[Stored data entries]
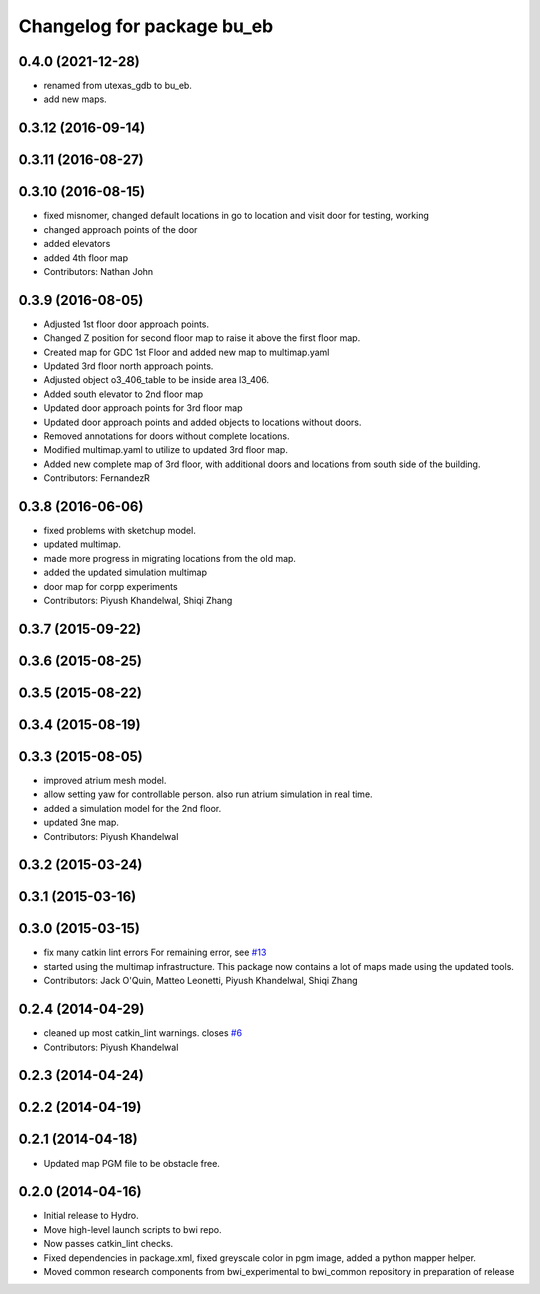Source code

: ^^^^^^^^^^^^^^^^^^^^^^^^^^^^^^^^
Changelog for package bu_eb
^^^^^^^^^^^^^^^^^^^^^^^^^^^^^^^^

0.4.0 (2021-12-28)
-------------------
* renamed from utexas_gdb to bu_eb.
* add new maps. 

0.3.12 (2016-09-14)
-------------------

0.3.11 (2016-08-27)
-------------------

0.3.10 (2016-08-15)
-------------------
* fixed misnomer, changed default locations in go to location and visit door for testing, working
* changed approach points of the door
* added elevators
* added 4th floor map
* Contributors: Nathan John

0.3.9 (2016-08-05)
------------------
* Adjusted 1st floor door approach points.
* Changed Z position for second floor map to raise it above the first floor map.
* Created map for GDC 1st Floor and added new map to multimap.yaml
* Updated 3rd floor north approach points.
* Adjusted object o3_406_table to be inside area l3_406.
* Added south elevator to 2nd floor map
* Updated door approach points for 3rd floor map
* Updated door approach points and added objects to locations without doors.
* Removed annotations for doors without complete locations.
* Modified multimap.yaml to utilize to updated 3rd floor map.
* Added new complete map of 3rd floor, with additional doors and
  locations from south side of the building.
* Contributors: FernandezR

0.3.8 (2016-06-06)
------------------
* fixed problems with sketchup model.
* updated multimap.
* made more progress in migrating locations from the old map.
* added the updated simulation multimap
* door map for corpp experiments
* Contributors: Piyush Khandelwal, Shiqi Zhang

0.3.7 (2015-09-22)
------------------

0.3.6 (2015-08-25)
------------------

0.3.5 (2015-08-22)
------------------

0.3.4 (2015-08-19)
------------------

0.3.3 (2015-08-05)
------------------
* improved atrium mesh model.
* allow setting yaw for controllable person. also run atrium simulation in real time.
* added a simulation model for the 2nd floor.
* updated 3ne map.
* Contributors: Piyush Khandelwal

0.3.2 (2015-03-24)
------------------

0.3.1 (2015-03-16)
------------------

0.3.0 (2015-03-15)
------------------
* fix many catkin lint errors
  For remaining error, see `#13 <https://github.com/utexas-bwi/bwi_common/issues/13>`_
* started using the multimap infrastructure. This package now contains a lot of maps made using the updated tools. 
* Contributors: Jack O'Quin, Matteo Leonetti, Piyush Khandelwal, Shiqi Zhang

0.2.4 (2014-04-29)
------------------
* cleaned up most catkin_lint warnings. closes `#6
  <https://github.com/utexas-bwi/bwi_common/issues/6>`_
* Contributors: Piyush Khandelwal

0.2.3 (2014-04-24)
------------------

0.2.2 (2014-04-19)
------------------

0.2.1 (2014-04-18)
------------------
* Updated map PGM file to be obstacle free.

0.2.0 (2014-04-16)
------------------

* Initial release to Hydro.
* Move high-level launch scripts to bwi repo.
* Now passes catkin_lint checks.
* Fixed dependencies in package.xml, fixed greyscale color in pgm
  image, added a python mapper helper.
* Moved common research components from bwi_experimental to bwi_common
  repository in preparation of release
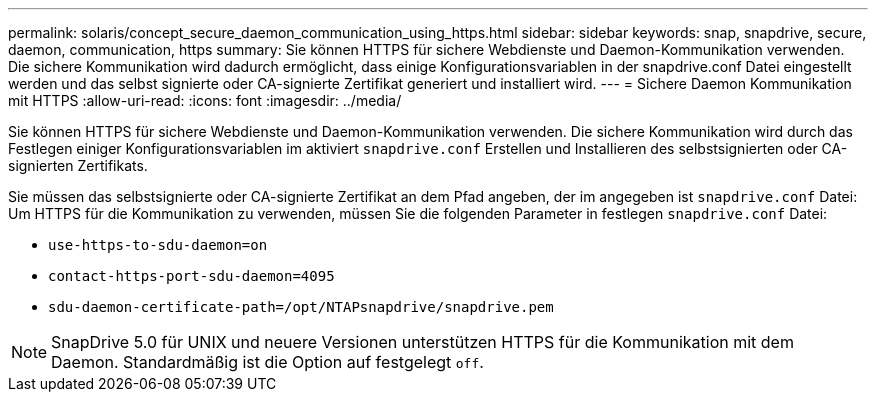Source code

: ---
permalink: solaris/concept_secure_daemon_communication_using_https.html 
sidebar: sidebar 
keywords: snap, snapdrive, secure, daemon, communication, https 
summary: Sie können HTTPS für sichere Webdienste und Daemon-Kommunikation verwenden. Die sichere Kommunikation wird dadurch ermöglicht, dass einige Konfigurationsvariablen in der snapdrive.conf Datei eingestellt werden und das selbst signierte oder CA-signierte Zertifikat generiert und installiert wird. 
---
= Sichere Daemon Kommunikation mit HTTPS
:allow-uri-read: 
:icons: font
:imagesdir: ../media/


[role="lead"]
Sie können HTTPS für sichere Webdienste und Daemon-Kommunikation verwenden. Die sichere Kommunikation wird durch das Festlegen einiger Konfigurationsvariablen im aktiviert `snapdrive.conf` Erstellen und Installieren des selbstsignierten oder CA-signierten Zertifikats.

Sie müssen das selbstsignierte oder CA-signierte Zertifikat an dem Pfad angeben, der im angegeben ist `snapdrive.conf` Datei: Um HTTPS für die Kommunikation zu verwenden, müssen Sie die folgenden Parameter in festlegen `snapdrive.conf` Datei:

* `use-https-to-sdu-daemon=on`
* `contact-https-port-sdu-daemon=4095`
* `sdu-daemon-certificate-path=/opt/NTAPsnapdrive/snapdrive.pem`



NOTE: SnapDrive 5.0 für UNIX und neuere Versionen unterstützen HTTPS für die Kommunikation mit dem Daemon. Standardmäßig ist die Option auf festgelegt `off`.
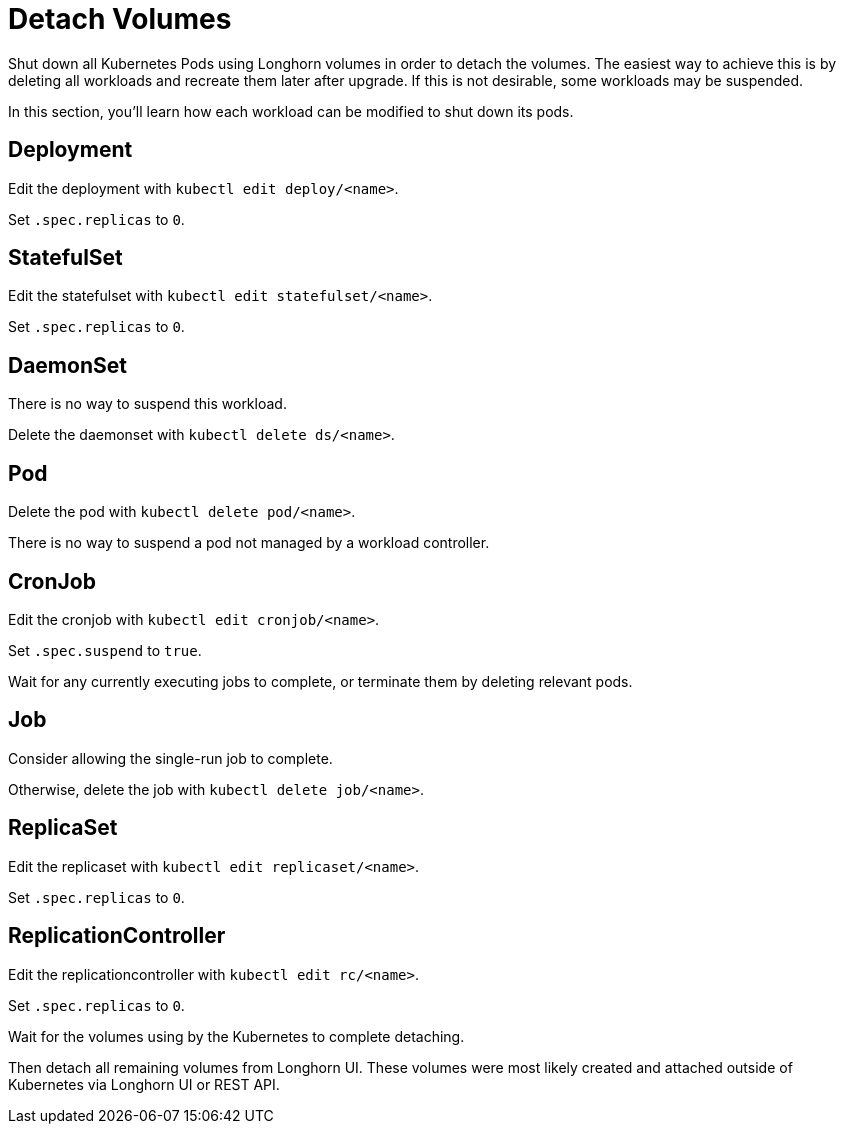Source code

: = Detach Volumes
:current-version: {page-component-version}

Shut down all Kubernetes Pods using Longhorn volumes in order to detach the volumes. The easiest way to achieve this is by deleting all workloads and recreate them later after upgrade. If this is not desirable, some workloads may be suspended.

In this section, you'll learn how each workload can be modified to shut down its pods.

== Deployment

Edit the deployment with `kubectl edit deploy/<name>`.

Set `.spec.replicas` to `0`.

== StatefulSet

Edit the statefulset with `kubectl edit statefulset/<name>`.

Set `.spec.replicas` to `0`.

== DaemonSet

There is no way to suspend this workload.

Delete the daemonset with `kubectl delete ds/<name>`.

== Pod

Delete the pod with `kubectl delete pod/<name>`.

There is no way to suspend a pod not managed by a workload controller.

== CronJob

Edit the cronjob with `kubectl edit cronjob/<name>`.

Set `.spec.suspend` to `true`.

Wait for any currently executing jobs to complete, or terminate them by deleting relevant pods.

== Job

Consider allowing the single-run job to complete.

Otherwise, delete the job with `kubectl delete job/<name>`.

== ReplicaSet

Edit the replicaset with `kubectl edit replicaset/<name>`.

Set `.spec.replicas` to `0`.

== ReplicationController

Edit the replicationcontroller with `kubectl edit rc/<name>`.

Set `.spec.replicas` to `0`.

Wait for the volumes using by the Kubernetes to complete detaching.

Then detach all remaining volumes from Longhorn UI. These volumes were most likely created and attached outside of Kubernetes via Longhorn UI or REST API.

• _TASK DETAILS_
Count of lines holding the string "maps": please work it out for the entries above and give the number alone.

• _RESULT OF THE TASK_
2